Brief History of Bike Share
Bike Share programs have been around for a long time in many different forms all over the world. Many started as community projects where donated bicycles, often in poor condition, were all painted the same color and released into an urban center of a city. A “find a bike, ride a bike” mentality. These programs rarely if ever were successful. Bikes were stolen, vandalized or thrown into a river.
Bikes that weren’t destroyed were not maintained and people didn’t know where they were, which makes it hard to plan a commute.
When Salt Lake City Mayor Becker began seeing Bike Share systems utilizing GPS and automated locking systems in Europe and more recently in the U.S. in 2010 in cities like Denverhttp://denver.bcycle.com/, he asked the Salt Lake City Transportation Division to look into it. I was the lead researcher on this project. An RFP was written, but the City didn’t have any funding available at the time. And certainly not enough to come up with the $800,000 it would take to get a skeleton system of 10 or so Bike Share stations up and running. So the Director for the Salt Lake City Transportation Division, Tim Harpst, asked Jason Mathis, Executive Director for the Downtown Alliance, if they would be interested in taking the lead.
The Downtown Alliance has a great track record of serving as an incubator for a variety of initiatives and are still in charge of many projects that benefit our community, including the Downtown Farmer’s Market at Pioneer Park, The SLC Live Green Festival, First Night, Eve, Dine-O-Round, The Holiday Arts and Craft Market and most recently the Jingle Bus: http://www.downtownslc.org/events/jingle-bus .
Jason saw the potential that Bike Share could have on making Downtown an even better place to live, work and play.
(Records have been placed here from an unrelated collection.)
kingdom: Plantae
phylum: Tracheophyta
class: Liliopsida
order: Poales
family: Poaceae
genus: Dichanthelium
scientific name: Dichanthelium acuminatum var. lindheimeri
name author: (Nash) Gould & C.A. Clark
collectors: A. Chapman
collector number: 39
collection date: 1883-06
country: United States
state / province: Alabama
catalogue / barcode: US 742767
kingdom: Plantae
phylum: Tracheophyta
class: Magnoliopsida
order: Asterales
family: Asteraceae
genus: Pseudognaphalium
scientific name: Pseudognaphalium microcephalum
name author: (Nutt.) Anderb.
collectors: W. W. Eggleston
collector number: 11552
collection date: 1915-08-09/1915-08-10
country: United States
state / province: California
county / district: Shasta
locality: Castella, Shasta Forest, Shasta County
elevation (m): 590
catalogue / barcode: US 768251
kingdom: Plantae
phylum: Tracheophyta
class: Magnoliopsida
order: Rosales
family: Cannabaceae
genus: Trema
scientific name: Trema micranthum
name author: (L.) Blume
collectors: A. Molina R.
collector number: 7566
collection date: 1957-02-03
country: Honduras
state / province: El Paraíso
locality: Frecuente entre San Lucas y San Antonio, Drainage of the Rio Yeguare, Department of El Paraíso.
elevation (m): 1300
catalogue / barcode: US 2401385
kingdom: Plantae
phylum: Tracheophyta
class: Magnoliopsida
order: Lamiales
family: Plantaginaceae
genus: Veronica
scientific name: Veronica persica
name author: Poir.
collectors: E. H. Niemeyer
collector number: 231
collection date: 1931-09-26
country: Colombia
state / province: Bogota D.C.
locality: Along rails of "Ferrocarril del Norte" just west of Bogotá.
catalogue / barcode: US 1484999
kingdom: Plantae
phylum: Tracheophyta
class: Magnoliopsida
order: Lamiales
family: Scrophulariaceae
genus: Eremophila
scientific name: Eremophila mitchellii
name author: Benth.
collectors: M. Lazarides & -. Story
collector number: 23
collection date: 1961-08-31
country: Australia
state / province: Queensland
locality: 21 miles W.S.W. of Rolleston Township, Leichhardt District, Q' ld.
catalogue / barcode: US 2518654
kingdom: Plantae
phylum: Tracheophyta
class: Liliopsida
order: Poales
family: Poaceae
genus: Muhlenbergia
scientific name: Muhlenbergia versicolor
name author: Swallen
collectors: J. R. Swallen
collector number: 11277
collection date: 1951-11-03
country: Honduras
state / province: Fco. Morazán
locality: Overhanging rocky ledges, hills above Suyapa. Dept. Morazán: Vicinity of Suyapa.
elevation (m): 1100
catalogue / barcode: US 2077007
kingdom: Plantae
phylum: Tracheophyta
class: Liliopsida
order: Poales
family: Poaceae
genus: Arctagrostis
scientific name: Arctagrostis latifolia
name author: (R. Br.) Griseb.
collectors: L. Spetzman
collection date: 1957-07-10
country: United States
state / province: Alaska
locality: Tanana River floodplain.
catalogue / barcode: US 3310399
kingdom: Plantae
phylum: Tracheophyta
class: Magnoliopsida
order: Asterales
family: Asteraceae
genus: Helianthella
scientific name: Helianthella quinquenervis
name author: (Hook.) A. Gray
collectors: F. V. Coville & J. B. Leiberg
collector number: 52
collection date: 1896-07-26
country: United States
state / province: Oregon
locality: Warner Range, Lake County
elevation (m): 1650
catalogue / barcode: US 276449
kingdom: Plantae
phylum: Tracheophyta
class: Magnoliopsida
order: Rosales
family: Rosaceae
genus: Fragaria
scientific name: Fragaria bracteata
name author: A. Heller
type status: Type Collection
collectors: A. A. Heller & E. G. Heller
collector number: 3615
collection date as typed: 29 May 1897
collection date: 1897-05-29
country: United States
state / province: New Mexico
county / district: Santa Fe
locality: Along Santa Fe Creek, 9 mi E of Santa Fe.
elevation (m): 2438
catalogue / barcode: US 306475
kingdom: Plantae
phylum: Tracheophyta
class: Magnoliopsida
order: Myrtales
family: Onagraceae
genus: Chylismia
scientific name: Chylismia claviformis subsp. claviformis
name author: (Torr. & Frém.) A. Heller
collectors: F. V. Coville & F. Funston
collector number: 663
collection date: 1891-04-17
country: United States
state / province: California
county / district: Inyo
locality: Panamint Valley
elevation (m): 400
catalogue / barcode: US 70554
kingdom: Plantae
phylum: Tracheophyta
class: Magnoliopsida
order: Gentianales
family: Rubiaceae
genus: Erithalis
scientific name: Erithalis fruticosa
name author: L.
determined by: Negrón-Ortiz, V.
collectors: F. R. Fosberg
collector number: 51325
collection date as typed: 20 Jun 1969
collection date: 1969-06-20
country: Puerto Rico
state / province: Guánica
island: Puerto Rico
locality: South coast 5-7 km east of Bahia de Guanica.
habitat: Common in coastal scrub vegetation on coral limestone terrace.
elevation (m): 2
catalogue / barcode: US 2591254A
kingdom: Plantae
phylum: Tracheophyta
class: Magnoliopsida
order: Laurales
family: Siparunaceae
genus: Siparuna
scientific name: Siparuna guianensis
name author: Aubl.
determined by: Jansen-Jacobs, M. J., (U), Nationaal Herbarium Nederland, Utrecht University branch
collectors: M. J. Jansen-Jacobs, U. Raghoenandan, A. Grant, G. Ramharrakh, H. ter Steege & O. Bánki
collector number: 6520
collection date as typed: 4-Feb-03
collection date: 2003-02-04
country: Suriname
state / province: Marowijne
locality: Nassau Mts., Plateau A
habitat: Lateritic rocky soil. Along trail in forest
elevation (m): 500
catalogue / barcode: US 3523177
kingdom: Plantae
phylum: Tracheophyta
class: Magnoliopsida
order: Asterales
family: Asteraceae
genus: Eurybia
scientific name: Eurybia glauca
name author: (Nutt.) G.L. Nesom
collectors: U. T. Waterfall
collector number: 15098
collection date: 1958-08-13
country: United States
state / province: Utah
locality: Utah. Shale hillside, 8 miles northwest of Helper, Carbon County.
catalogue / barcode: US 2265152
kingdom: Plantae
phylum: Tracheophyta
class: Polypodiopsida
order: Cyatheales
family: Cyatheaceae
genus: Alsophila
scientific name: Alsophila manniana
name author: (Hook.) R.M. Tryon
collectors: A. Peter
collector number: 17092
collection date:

But it wasn’t until he used Washington DC’s Capital Bike Share that he became a passionate advocate.
In June of 2011, the Downtown Alliance received $25,000 and me from Salt Lake City to see if we could make a Bike Share program happen.
Now remember, we needed at least $800,000 to get a starter system in place. Over 60% of that money would go towards the capital purchase of bicycles, stations, solar panels, docks, freight, installation and assembly. The other costs would go towards operations. Things like maintenance on the bikes, grant writing, community outreach, fundraising, marketing, legal, administrative costs and “rebalancing” the bikes. Rebalancing is moving the bikes around the network of stations so that there are always a given amount of bicycles and open docks available. It wouldn’t be good if you arrive at a station and it’s either completely empty or completely full.
The $25,000 was used to research different models such as profit vs. non-profit, public/private partnerships and a variety of fee-structures. It was difficult to find lots of data because there were only a few cities in the U.S. at this time that had operational Bike Share programs, while others were completing their first year of operations.
We eventually decided that a non-profit model that was a public/private partnership was the best option and began fundraising with the help of the Salt Lake Chamber of Commerce. In February of 2012, we were lucky enough to find a fantastic title sponsor in SelectHealth and so far we’ve raised enough money to purchase 10 stations and 100 bicycles. The more sponsors and grants we find, the more stations and bikes we buy.
Green Bike was created to be Utah’s Bike Share brand. Salt Lake City will be the guinea pig but the long-term goal is to have Bike Share stations across the region, connected by light rail, and to have a universal access pass that is compatible with UTA’s “tap it” pass. The next Utah municipalities to connect to SLC Bike Share with their own satellite bike share systems will most likely be Ogden and Provo.